Затем она села и положила мою голову себе на колени, гладя меня по волосам и очень ласково повторяя: «Ты должен уйти и больше не возвращаться». Я не осмеливался говорить ей «ты», и когда мне приходилось прерывать молчание, долго подыскивал слова, так строя свою речь, чтобы не обращаться к ней впрямую, ведь если я не мог говорить ей «ты», то еще более невозможно было говорить ей «вы». Жгучие слезы катились у меня по щекам. Я не удивился бы, если бы одна из них упала на руку Марты и она вскрикнула бы. Я винил себя за то, что нарушил очарование, потерял рассудок и поцеловал ее, забыв, что это она поцеловала меня. «Ты должен уйти и больше не возвращаться», — твердила она. Слезы горя и слезы ярости текли вперемежку по моим щекам. Ярость, охватывающая пойманного волка, причиняет ему столько же горя, что и неволя. Заговори я тогда, и с моих уст посыпались бы оскорбления в ее адрес. Молчание мое беспокоило ее; она усматривала в нем смирение. «Раз уж поздно, — думала она под влиянием моей, может быть, ясновидящей неправоты, — пусть он страдает». Объятый этим пламенем, я дрожал так, что у меня зуб на зуб не попадал. К моему подлинному горю, выводившему меня из детства, примешивались детские чувства. Я был как зритель, не желающий уходить со спектакля только потому, что ему не по нраву развязка. «Не уйду. Вы посмеялись надо мной. Я не желаю больше вас видеть» — был мой ответ.

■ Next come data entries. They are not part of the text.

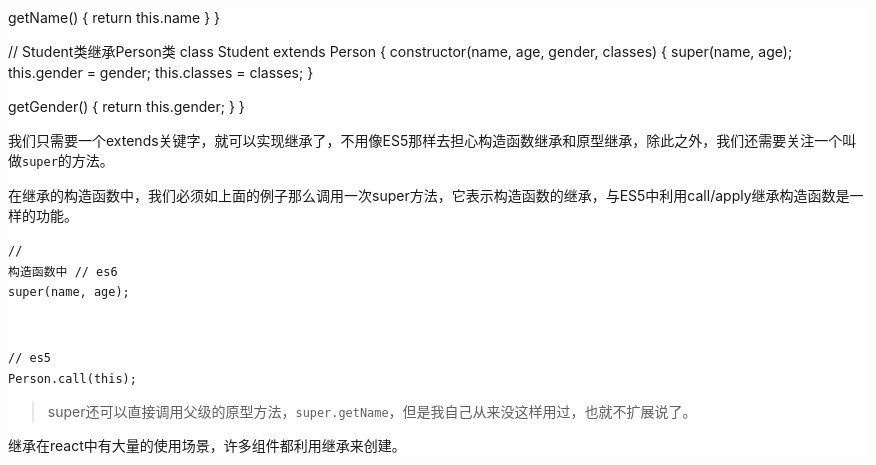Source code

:   getName() {
    <span class="hljs-keyword">return</span> <span class="hljs-keyword">this</span>.name
  }
}

<span class="hljs-comment">// Student类继承Person类</span>
<span class="hljs-class"><span class="hljs-keyword">class</span> <span class="hljs-title">Student</span> <span class="hljs-keyword">extends</span> <span class="hljs-title">Person</span> </span>{
  <span class="hljs-keyword">constructor</span>(name, age, gender, classes) {
    <span class="hljs-keyword">super</span>(name, age);
    <span class="hljs-keyword">this</span>.gender = gender;
    <span class="hljs-keyword">this</span>.classes = classes;
  }

  getGender() {
    <span class="hljs-keyword">return</span> <span class="hljs-keyword">this</span>.gender;
  }
}</code></pre>
<p>我们只需要一个extends关键字，就可以实现继承了，不用像ES5那样去担心构造函数继承和原型继承，除此之外，我们还需要关注一个叫做<code>super</code>的方法。</p>
<p>在继承的构造函数中，我们必须如上面的例子那么调用一次super方法，它表示构造函数的继承，与ES5中利用call/apply继承构造函数是一样的功能。</p>
<div class="widget-codetool" style="display:none;">
      <div class="widget-codetool--inner">
      <span class="selectCode code-tool" data-toggle="tooltip" data-placement="top" title="" data-original-title="全选"></span>
      <span type="button" class="copyCode code-tool" data-toggle="tooltip" data-placement="top" data-clipboard-text="// 构造函数中
// es6
super(name, age);

// es5
Person.call(this);" title="" data-original-title="复制"></span>
      <span type="button" class="saveToNote code-tool" data-toggle="tooltip" data-placement="top" title="" data-original-title="放进笔记"></span>
      </div>
      </div><pre class="javascript hljs"><code class="javascript"><span class="hljs-comment">// 构造函数中</span>
<span class="hljs-comment">// es6</span>
<span class="hljs-keyword">super</span>(name, age);

<span class="hljs-comment">// es5</span>
Person.call(<span class="hljs-keyword">this</span>);</code></pre>
<blockquote>super还可以直接调用父级的原型方法，<code>super.getName</code>，但是我自己从来没这样用过，也就不扩展说了。</blockquote>
<p>继承在react中有大量的使用场景，许多组件都利用继承来创建。</p>
<div class="widget-codetool" style="display:none;">
      <div class="widget-codetool--inner">
      <span class="selectCode code-tool" data-toggle="tooltip" data-placement="top" title="" data-original-title="全选"></span>
      <span type="button" class="copyCode code-tool" data-toggle="tooltip" data-placement="top" data-clipboard-text="import React, { Component } from 'react';

class App extends Component {

  defaultProps = {}
  state = {}
  componentWillMount() {}
  componentDidMount() {}
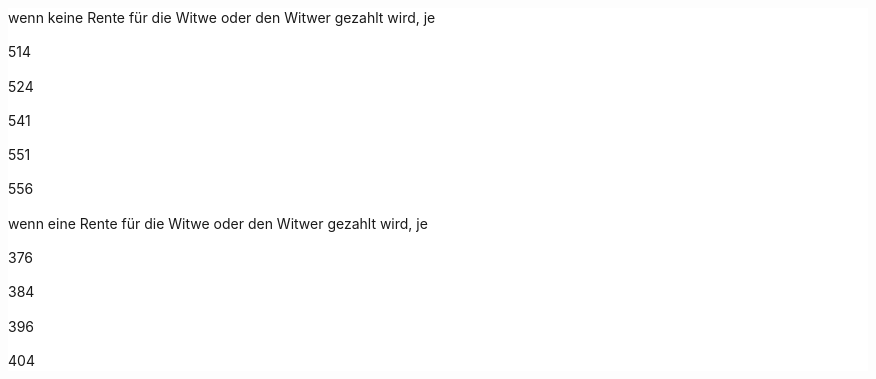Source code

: wenn keine Rente für die Witwe oder den Witwer gezahlt wird, je

</td>

<td style align="left" valign="top" charoff="50">

514

</td>

<td style align="left" valign="top" charoff="50">

524

</td>

<td style align="left" valign="top" charoff="50">

541

</td>

<td style align="left" valign="top" charoff="50">

551

</td>

<td style align="left" valign="top" charoff="50">

556

</td>

</tr>

<tr>

<td style align="left" valign="top" charoff="50">

wenn eine Rente für die Witwe oder den Witwer gezahlt wird, je

</td>

<td style align="left" valign="top" charoff="50">

376

</td>

<td style align="left" valign="top" charoff="50">

384

</td>

<td style align="left" valign="top" charoff="50">

396

</td>

<td style align="left" valign="top" charoff="50">

404
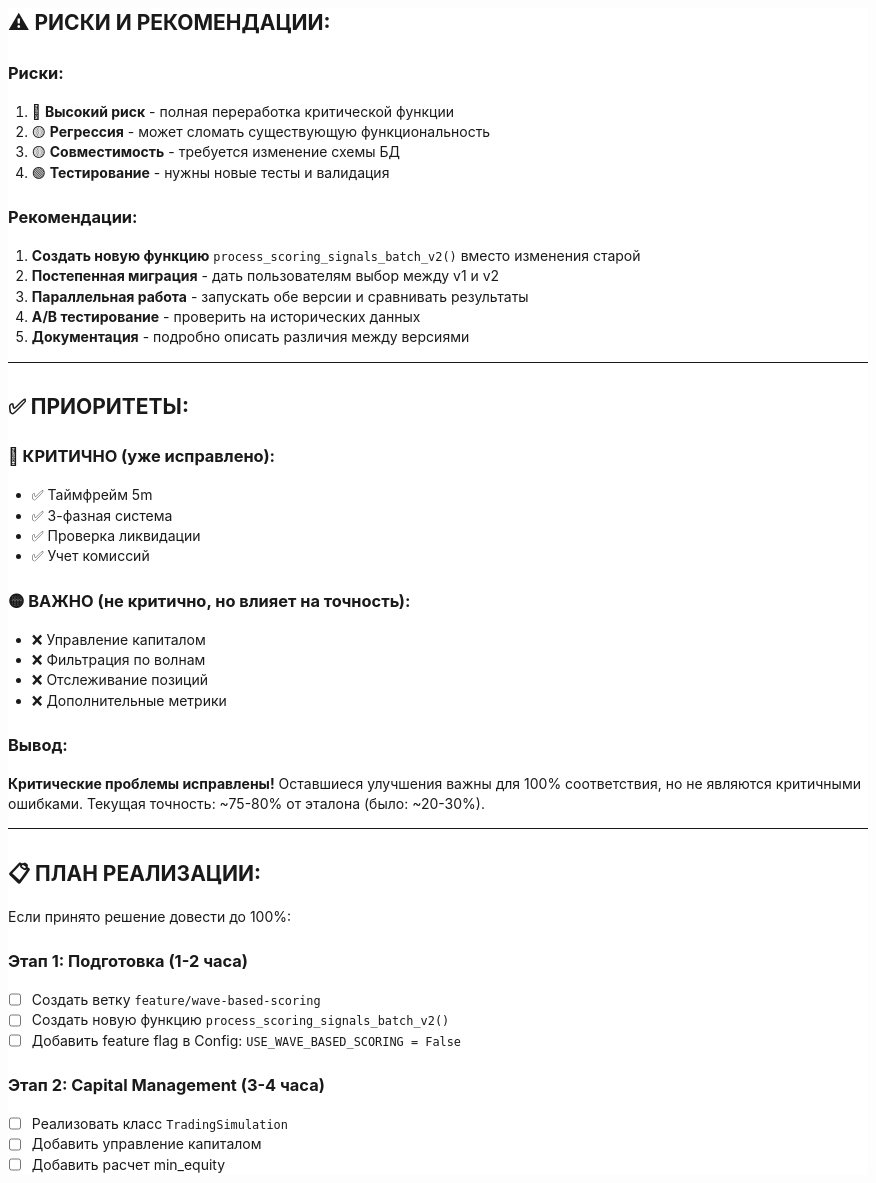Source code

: 
## ⚠️ РИСКИ И РЕКОМЕНДАЦИИ:

### Риски:
1. 🔴 **Высокий риск** - полная переработка критической функции
2. 🟡 **Регрессия** - может сломать существующую функциональность
3. 🟡 **Совместимость** - требуется изменение схемы БД
4. 🟢 **Тестирование** - нужны новые тесты и валидация

### Рекомендации:
1. **Создать новую функцию** `process_scoring_signals_batch_v2()` вместо изменения старой
2. **Постепенная миграция** - дать пользователям выбор между v1 и v2
3. **Параллельная работа** - запускать обе версии и сравнивать результаты
4. **A/B тестирование** - проверить на исторических данных
5. **Документация** - подробно описать различия между версиями

---

## ✅ ПРИОРИТЕТЫ:

### 🔴 КРИТИЧНО (уже исправлено):
- ✅ Таймфрейм 5m
- ✅ 3-фазная система
- ✅ Проверка ликвидации
- ✅ Учет комиссий

### 🟡 ВАЖНО (не критично, но влияет на точность):
- ❌ Управление капиталом
- ❌ Фильтрация по волнам
- ❌ Отслеживание позиций
- ❌ Дополнительные метрики

### Вывод:
**Критические проблемы исправлены!** Оставшиеся улучшения важны для 100% соответствия, но не являются критичными ошибками. Текущая точность: ~75-80% от эталона (было: ~20-30%).

---

## 📋 ПЛАН РЕАЛИЗАЦИИ:

Если принято решение довести до 100%:

### Этап 1: Подготовка (1-2 часа)
- [ ] Создать ветку `feature/wave-based-scoring`
- [ ] Создать новую функцию `process_scoring_signals_batch_v2()`
- [ ] Добавить feature flag в Config: `USE_WAVE_BASED_SCORING = False`

### Этап 2: Capital Management (3-4 часа)
- [ ] Реализовать класс `TradingSimulation`
- [ ] Добавить управление капиталом
- [ ] Добавить расчет min_equity
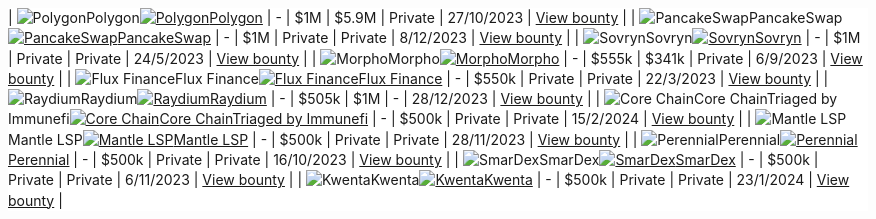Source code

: | ![Polygon](https://images.ctfassets.net/t3wqy70tc3bv/8EEzTabH4B0Palx5UgpL8/4d800cd963e02d33e39872b4030e7e2f/Polygon__1_.jpeg)Polygon[![Polygon](https://images.ctfassets.net/t3wqy70tc3bv/8EEzTabH4B0Palx5UgpL8/4d800cd963e02d33e39872b4030e7e2f/Polygon__1_.jpeg)Polygon](/bounty/polygon/)                                                                                                                                       | \-         | $1M        | $5.9M      | Private              | 27/10/2023   | [View bounty](/bounty/polygon/)           |
| ![PancakeSwap](https://images.ctfassets.net/t3wqy70tc3bv/2xJOw4FpKeRGxyQOV0RG0G/58c413a9b3969ddbd605bea881c02e72/Pancakeswap-logo.jpg)PancakeSwap[![PancakeSwap](https://images.ctfassets.net/t3wqy70tc3bv/2xJOw4FpKeRGxyQOV0RG0G/58c413a9b3969ddbd605bea881c02e72/Pancakeswap-logo.jpg)PancakeSwap](/bounty/pancakeswap/)                                                                                                         | \-         | $1M        | Private    | Private              | 8/12/2023    | [View bounty](/bounty/pancakeswap/)       |
| ![Sovryn](https://images.ctfassets.net/t3wqy70tc3bv/1WxmZjVBKwVs8B9tTr8DGp/78025280490aea0dbcddf7bebed36c18/Sovryn-logo.png)Sovryn[![Sovryn](https://images.ctfassets.net/t3wqy70tc3bv/1WxmZjVBKwVs8B9tTr8DGp/78025280490aea0dbcddf7bebed36c18/Sovryn-logo.png)Sovryn](/bounty/sovryn/)                                                                                                                                            | \-         | $1M        | Private    | Private              | 24/5/2023    | [View bounty](/bounty/sovryn/)            |
| ![Morpho](https://images.ctfassets.net/t3wqy70tc3bv/56tCTIfGWf2p07D1Fy33YO/19176e7aefc1ca5498e6dcba7d8ae997/Morpho_Logo.jpg)Morpho[![Morpho](https://images.ctfassets.net/t3wqy70tc3bv/56tCTIfGWf2p07D1Fy33YO/19176e7aefc1ca5498e6dcba7d8ae997/Morpho_Logo.jpg)Morpho](/bounty/morpho/)                                                                                                                                            | \-         | $555k      | $341k      | Private              | 6/9/2023     | [View bounty](/bounty/morpho/)            |
| ![Flux Finance](https://images.ctfassets.net/t3wqy70tc3bv/5RljZ20Xb5SROzx6NIOfuu/784259142faffaffc007f9b6049303bf/2023-02-07_08.21.29.jpg)Flux Finance[![Flux Finance](https://images.ctfassets.net/t3wqy70tc3bv/5RljZ20Xb5SROzx6NIOfuu/784259142faffaffc007f9b6049303bf/2023-02-07_08.21.29.jpg)Flux Finance](/bounty/fluxfinance/)                                                                                               | \-         | $550k      | Private    | Private              | 22/3/2023    | [View bounty](/bounty/fluxfinance/)       |
| ![Raydium](https://images.ctfassets.net/t3wqy70tc3bv/4X5hbah3bOvGiEZIPrFmeW/30eb4e2d5a47c3eca8d10b3fcff3ee7c/Raydium_logo.jpeg)Raydium[![Raydium](https://images.ctfassets.net/t3wqy70tc3bv/4X5hbah3bOvGiEZIPrFmeW/30eb4e2d5a47c3eca8d10b3fcff3ee7c/Raydium_logo.jpeg)Raydium](/bounty/raydium/)                                                                                                                                   | \-         | $505k      | $1M        | \-                   | 28/12/2023   | [View bounty](/bounty/raydium/)           |
| ![Core Chain](https://images.ctfassets.net/t3wqy70tc3bv/2ASurEN0n3a4JTjXgSeSc9/768b0061913db1548f266cf0528d9337/brand_orange_black_bg.png)Core ChainTriaged by Immunefi[![Core Chain](https://images.ctfassets.net/t3wqy70tc3bv/2ASurEN0n3a4JTjXgSeSc9/768b0061913db1548f266cf0528d9337/brand_orange_black_bg.png)Core ChainTriaged by Immunefi](/bounty/corechain/)                                                               | \-         | $500k      | Private    | Private              | 15/2/2024    | [View bounty](/bounty/corechain/)         |
| ![Mantle LSP](https://images.ctfassets.net/t3wqy70tc3bv/vtRUtB9ZpwHr7SECKaCWh/77fc8109b975a3fc368be61cffde6628/Screenshot_2023-11-20_at_9.49.06_PM.png)Mantle LSP[![Mantle LSP](https://images.ctfassets.net/t3wqy70tc3bv/vtRUtB9ZpwHr7SECKaCWh/77fc8109b975a3fc368be61cffde6628/Screenshot_2023-11-20_at_9.49.06_PM.png)Mantle LSP](/bounty/mantlelsp/)                                                                           | \-         | $500k      | Private    | Private              | 28/11/2023   | [View bounty](/bounty/mantlelsp/)         |
| ![Perennial](https://images.ctfassets.net/t3wqy70tc3bv/4ycrPoQ936fnEBbl69XK77/824a5bb3ea88e9ebcb7a2b0bd01e746c/perennial_logo.jpeg)Perennial[![Perennial](https://images.ctfassets.net/t3wqy70tc3bv/4ycrPoQ936fnEBbl69XK77/824a5bb3ea88e9ebcb7a2b0bd01e746c/perennial_logo.jpeg)Perennial](/bounty/perennial/)                                                                                                                     | \-         | $500k      | Private    | Private              | 16/10/2023   | [View bounty](/bounty/perennial/)         |
| ![SmarDex](https://images.ctfassets.net/t3wqy70tc3bv/6lq9jvfU3n1DAapQupNJYX/9a466705f8fcd76dc41052597472695d/Screenshot_2023-09-25_at_4.01.43_PM.png)SmarDex[![SmarDex](https://images.ctfassets.net/t3wqy70tc3bv/6lq9jvfU3n1DAapQupNJYX/9a466705f8fcd76dc41052597472695d/Screenshot_2023-09-25_at_4.01.43_PM.png)SmarDex](/bounty/smardex/)                                                                                       | \-         | $500k      | Private    | Private              | 6/11/2023    | [View bounty](/bounty/smardex/)           |
| ![Kwenta](https://images.ctfassets.net/t3wqy70tc3bv/5xpKx9iCTDuLzY5uUHjUZm/4c520b8edc0050155ba8e1f26d62ce34/Kwenta_logo.jpeg)Kwenta[![Kwenta](https://images.ctfassets.net/t3wqy70tc3bv/5xpKx9iCTDuLzY5uUHjUZm/4c520b8edc0050155ba8e1f26d62ce34/Kwenta_logo.jpeg)Kwenta](/bounty/kwenta/)                                                                                                                                          | \-         | $500k      | Private    | Private              | 23/1/2024    | [View bounty](/bounty/kwenta/)            |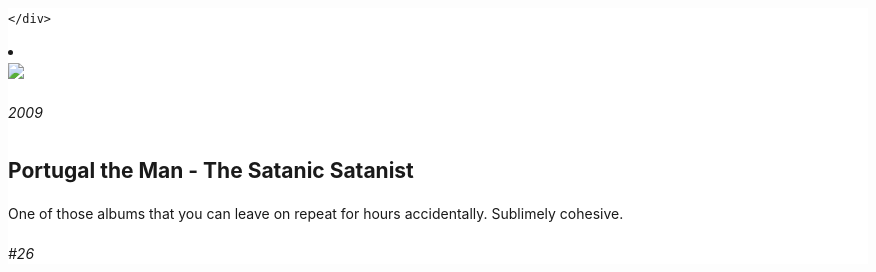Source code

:     </div>
  </li>
  <li>
    <div class='cover'>
      <img src='http://src.sencha.io/-15/http://awardwinningfjords.com/albums/26.jpg' />
    </div>
    <div class='content'>
      <h6>2009</h6><h2>Portugal the Man - The Satanic Satanist</h2>
      <p>One of those albums that you can leave on repeat for hours accidentally. Sublimely cohesive.</p>
    </div>
    <div class='player'>
      <h6>#26</h6>
    </div>
  </li>
</ul>
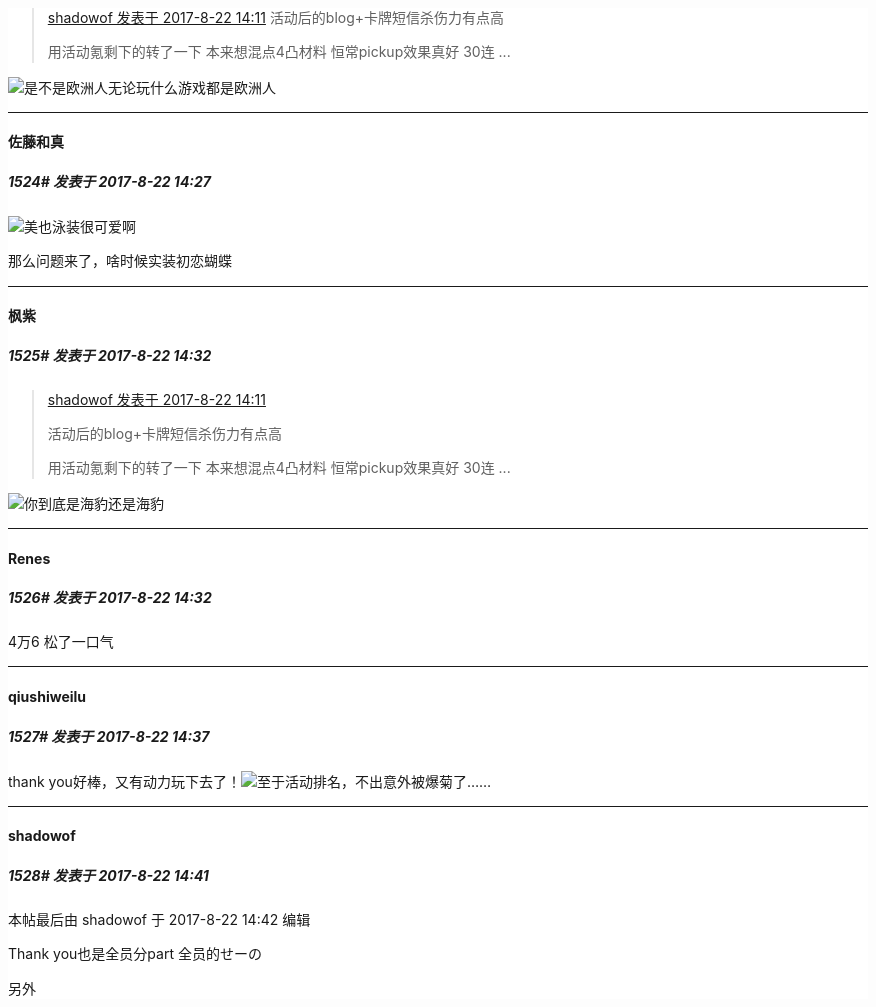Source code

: <blockquote><a href="httphttps://bbs.saraba1st.com/2b/forum.php?mod=redirect&amp;goto=findpost&amp;pid=36966541&amp;ptid=1484979" target="_blank">shadowof 发表于 2017-8-22 14:11</a>
活动后的blog+卡牌短信杀伤力有点高

用活动氪剩下的转了一下 本来想混点4凸材料 恒常pickup效果真好 30连 ...</blockquote>
<img src="https://static.saraba1st.com/image/smiley/face2017/001.png" referrerpolicy="no-referrer">是不是欧洲人无论玩什么游戏都是欧洲人

*****

####  佐藤和真  
##### 1524#       发表于 2017-8-22 14:27

<img src="https://static.saraba1st.com/image/smiley/face2017/075.png" referrerpolicy="no-referrer">美也泳装很可爱啊

那么问题来了，啥时候实装初恋蝴蝶

*****

####  枫紫  
##### 1525#       发表于 2017-8-22 14:32

<blockquote><a href="httphttps://bbs.saraba1st.com/2b/forum.php?mod=redirect&amp;goto=findpost&amp;pid=36966541&amp;ptid=1484979" target="_blank">shadowof 发表于 2017-8-22 14:11</a>

活动后的blog+卡牌短信杀伤力有点高

用活动氪剩下的转了一下 本来想混点4凸材料 恒常pickup效果真好 30连 ...</blockquote>
<img src="https://static.saraba1st.com/image/smiley/face2017/064.png" referrerpolicy="no-referrer">你到底是海豹还是海豹

*****

####  Renes  
##### 1526#       发表于 2017-8-22 14:32

4万6 松了一口气

*****

####  qiushiweilu  
##### 1527#       发表于 2017-8-22 14:37

thank you好棒，又有动力玩下去了！<img src="https://static.saraba1st.com/image/smiley/face2017/072.png" referrerpolicy="no-referrer">至于活动排名，不出意外被爆菊了……

*****

####  shadowof  
##### 1528#       发表于 2017-8-22 14:41

 本帖最后由 shadowof 于 2017-8-22 14:42 编辑 

Thank you也是全员分part 全员的せーの

另外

Я не хотел возвращаться домой, но и видеть Марту тоже не мог. Я бы выгнал ее из собственной квартиры!
Сквозь ее рыдания до меня доносилось: «Ты еще ребенок. И потому не понимаешь, что если я прошу тебя уйти, это означает, что я тебя люблю».
Я злобно отвечал, что слишком хорошо понимаю: она, мол, связана долгом, муж на войне.
Она тряхнула головой: «До встречи с тобой я была счастлива, думала, что люблю жениха. Прощала ему, что он не очень хорошо понимает меня. Ты открыл мне глаза на то, что я его не люблю. И долг мой вовсе не в том, о чем ты говоришь. Он не в том, чтобы быть честной перед мужем, а в том, чтобы быть честной перед тобой. Уходи и не считай меня злой; скоро ты меня забудешь. Но я не хочу быть причиной твоего несчастья. Я плачу оттого, что слишком стара для тебя!»
Это признание в любви было возвышенным в своем неслыханном ребячестве. И какие бы страсти ни выпали впоследствии на мою долю, никогда уж не испытать мне того чудесного волнения при виде девятнадцатилетней девушки, льющей слезы оттого, что она считает себя слишком старой, — волнения, которое я испытал в тот миг.
Вкус первого поцелуя разочаровал меня, как вкус фрукта, который пробуешь впервые. Не в новизне, а в привычке таятся наши самые большие удовольствия. Несколько минут спустя я не только привык к губам Марты, но и не мог уже обходиться без них. И именно тогда она захотела лишить меня их навсегда.
В тот вечер Марта проводила меня до дома. Чтобы чувствовать себя еще ближе к ней, я, распахнув ее плащ, обнял ее за талию и прижался к ней. Она больше не заговаривала о разлуке, напротив, грустила при мысли о близком расставании. И заставляла меня давать ей тысячу разных безумных клятв.
Когда мы очутились у моего дома, я не пожелал отпускать ее одну и, в свою очередь, пошел провожать ее. Потом Марта опять вознамерилась проводить меня, так это, наверное, и длилось бы до бесконечности, если бы я не поставил условием — расстаться на середине пути.
К ужину я опоздал на полчаса. Это случилось впервые. Пришлось сослаться на поезд. Отец сделал вид, что поверил.
Ничто более не тяготило меня. По улицам я не ходил, а летал, как во сне.